# bój się Boga!



## bigdummy

Cześć, foreros

Sé que esta frase quiere decir textualmente: teme a Dios
Pero se me hace que en verdad es como una expresión como "¡por dios!"
¿qué dicen ustedes?


----------



## Toscana27

Well I don't speak Spanish, but  Bój się Boga means "fear God" literally, yet it is used more in cases such as: 
-You're going to go sky-diving? 
-Bój się Boga!  (as in I wouldn't do it) 
Hope this helps...


----------



## Thomas1

bigdummy said:


> cześć, foreros
> 
> sé que esta frase quiere decir textualmente: teme a Dios
> pero se me hace que en verdad es como una expresión como "¡por dios!"
> ¿qué dicen ustedes?


¡Hola!

Sí literalmente esta frase sinifica "teme a Dio" (es singular en polaco).

"Bój się Boga" se utiliza quando alguien quiere hacer algo que parece por ejemplo peligroso, extraño (que ne acata las reglas corrientes) y entonces tiene que temer a Dio.
Por ejemplo, si alguien quiere beber un vodka caliente, que ne se hace en Poloña y es muy extraño, una otra persona podrá decir:
--¿¡Bój się Boga, quieres que bebamos un vodka caliente!?

Yo no sé si "¡por dios!" se utiliza como nosotros utilizamos "bój się Boga", ¿puedes dar un ejemplo?

Thomas


----------



## Szymon Krulikowski

Thomas1 said:


> Sí literalmente esta frase significa "teme a Dios" (es singular en polaco).



Dios en español también es singular - la manera plural de decir dios es dioses.



Thomas1 said:


> "Bój się Boga" se utiliza cuando alguién quiere hacer algo que parece por ejemplo peligroso, extraño (que no acata las reglas corrientes) y entonces tiene que temer a Dios.
> Por ejemplo, si alguién quiere beber un vodka caliente, que no se hace en Polonia y es muy extraño, una otra persona podrá decir:
> --¿¡Bój się Boga, quieres que bebamos un vodka caliente!?



Unas correcciones.



Thomas1 said:


> Yo no sé si "¡por dios!" se utiliza como nosotros utilizamos "bój się Boga", ¿puedes dar un ejemplo?

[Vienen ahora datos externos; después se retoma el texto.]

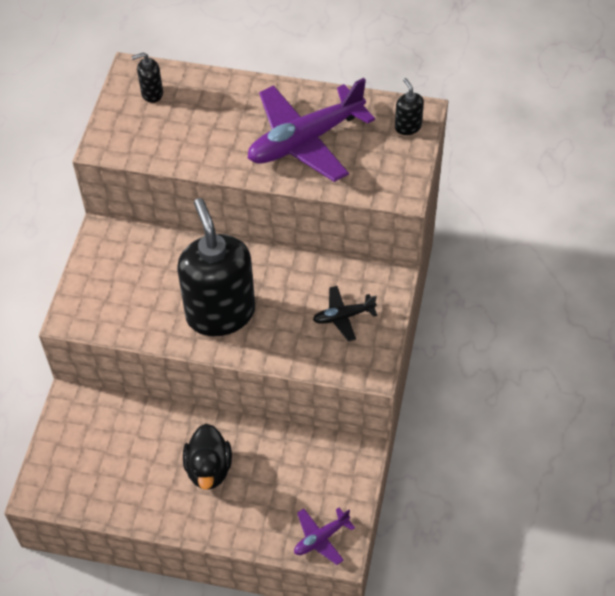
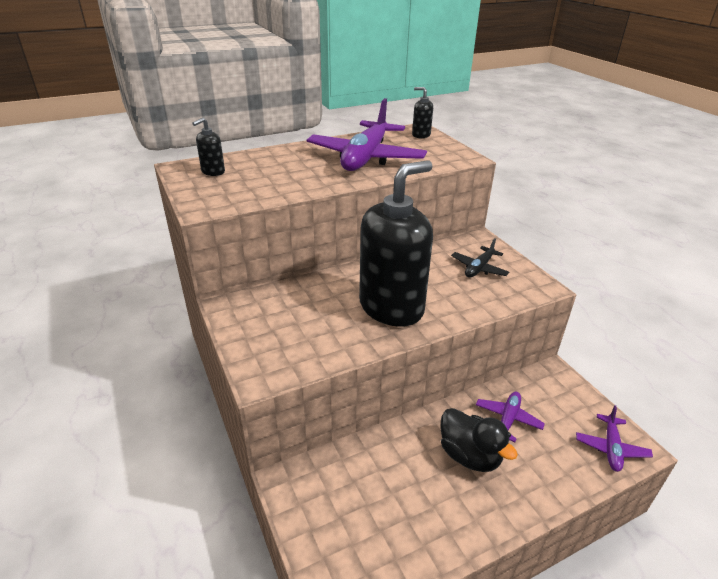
camera: 40 degrees left, 20 degrees down
(220, 313) = (391, 307): black soap dispenser -> black soap dispenser turned 105 degrees clockwise
(270, 463) = (507, 419): none -> purple plane

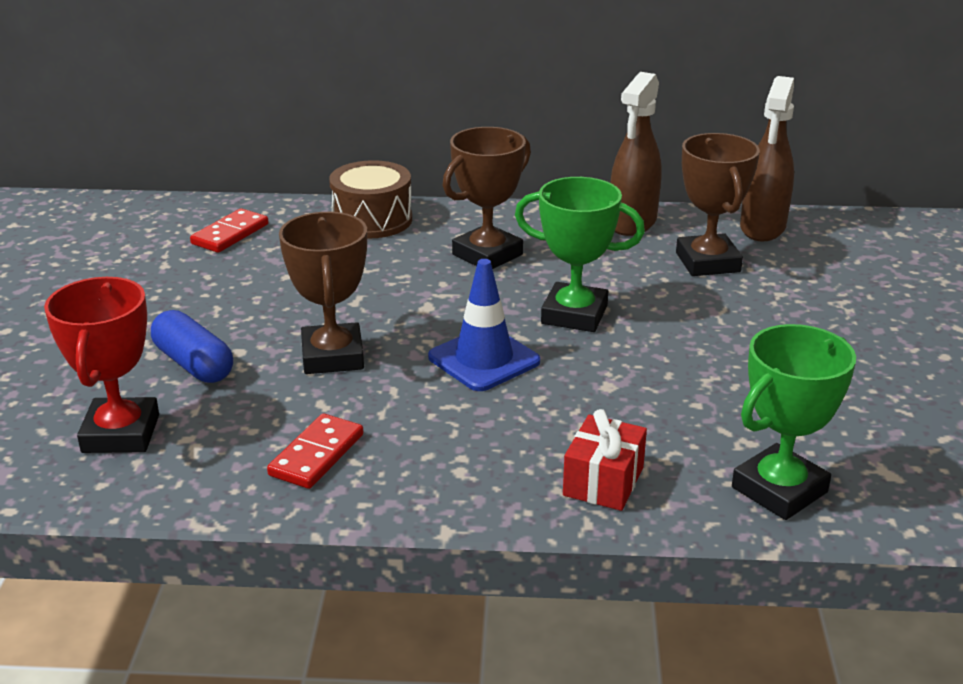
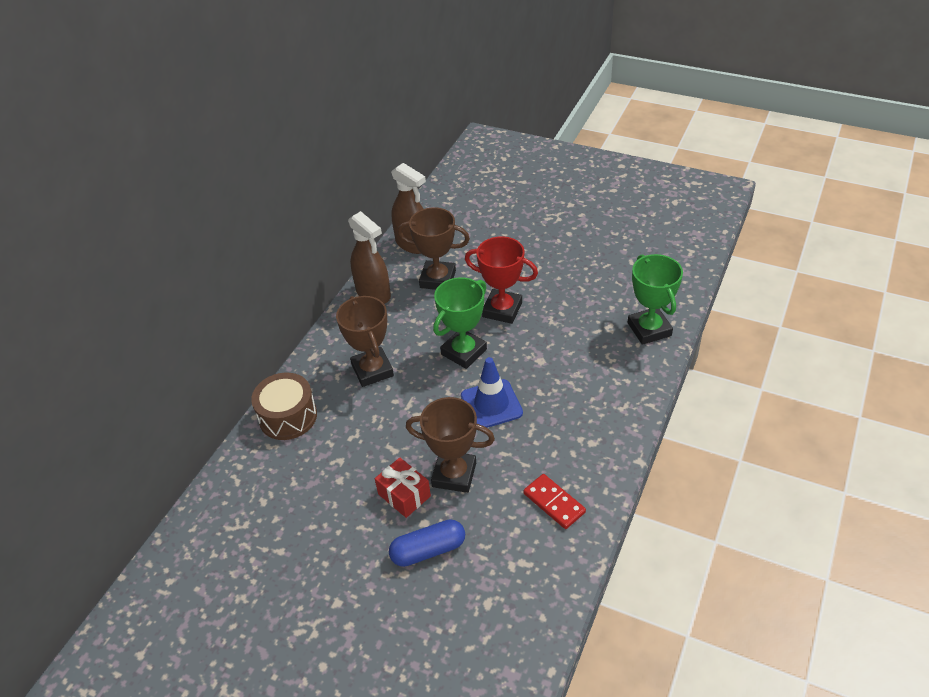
camera: 65 degrees left, 15 degrees up
(121, 433) = (492, 601): red trophy -> red trophy (502, 310)
(230, 234) = (257, 502): red domino -> none
(603, 481) = (621, 388): red gift -> red gift (404, 495)

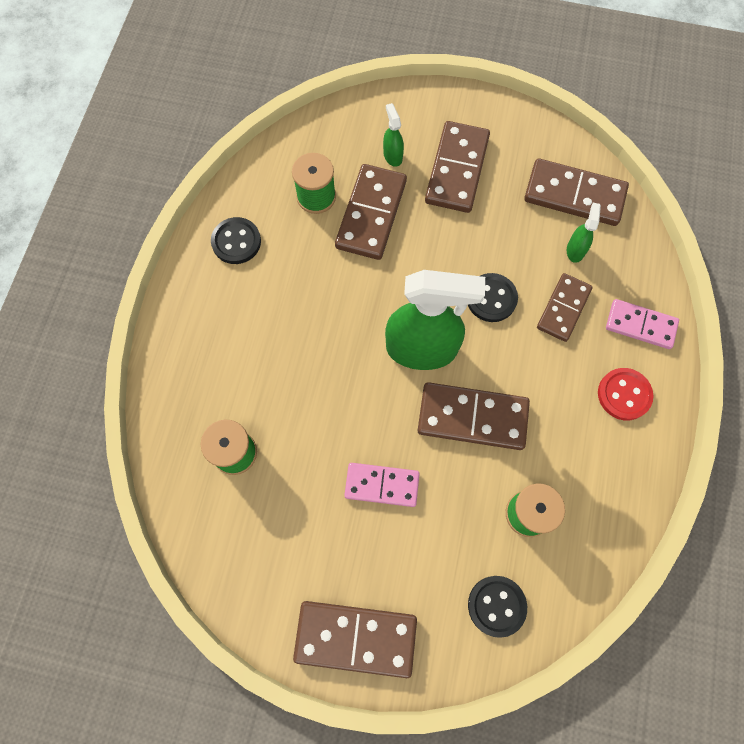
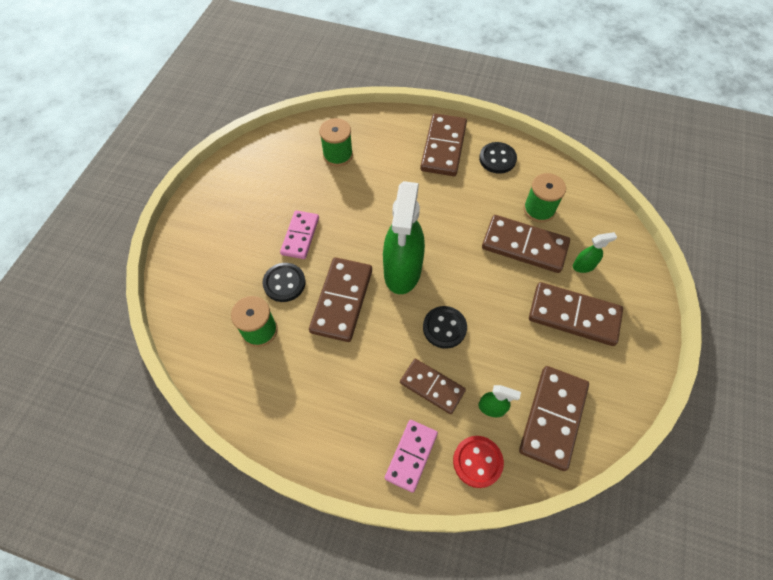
camera: 95 degrees right, 10 degrees down
(355, 638) = (203, 214): brown domino -> brown domino (443, 147)
(496, 606) = (199, 299): black button -> black button (284, 283)
(624, 394) = (345, 426): red button -> red button (477, 462)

Me parece que la mejor traducción al polaco de la frase _¡por dios! _es "na Boga".

*Edit:
*"Bój się Boga" practicamente siempre se utiliza cuando nos referimos al comportamiento de una persona (y la estamos advirtiendo). "Na Boga" tiene el significado mas amplio - se puede referir a la situación - y no siempre sirve para amonestar a algién.


----------



## Thomas1

Szymon Krulikowski said:


> Dios en español también es singular - la manera plural de decir dios es dioses.
> 
> 
> 
> Unas correcciones.




Muchas gracias por las correcciones Szymon. Ésta de Dios es muy valioso. 



Szymon Krulikowski said:


> Me parece que la mejor traducción al polaco de la frase _¡por dios! _es "na Boga".


Pero la pregunta es si “¡bój się Boga!” puede traducirse como “¡por Dios!”


=Szymon Krulikowski said:


> *Edit:
> *"Bój się Boga" practicamente siempre se utiliza cuando nos referimos al comportamiento de una persona (y la estamos advirtiendo). "Na Boga" tiene el significado mas amplio - se puede referir a la situación - y no siempre sirve para amonestar a algién.


   Sí, casí escribí “na Boga” en mí mensaje anterior. 
 Otra diferencia que veo entre “na Boga” y “bój się Boga” es que el primero me parece más literaro y antiguo que el secondo. Yo no le oigo en polaco halbado. “Bój się Boga” es las más de las veces utilisado, y piesno que no toda la gente lo utilizaría. 

Thomas


----------



## bigdummy

muchas gracias a todos
ya creo que he alcanzado entenderlo


----------



## tlumic

To Szymon Krulikowski: alguien - , alguién -


----------



## Szymon Krulikowski

tlumic said:


> To Szymon Krulikowski: alguien - , alguién -


Děkuji *tlumic* y pido perdón por mi error...


----------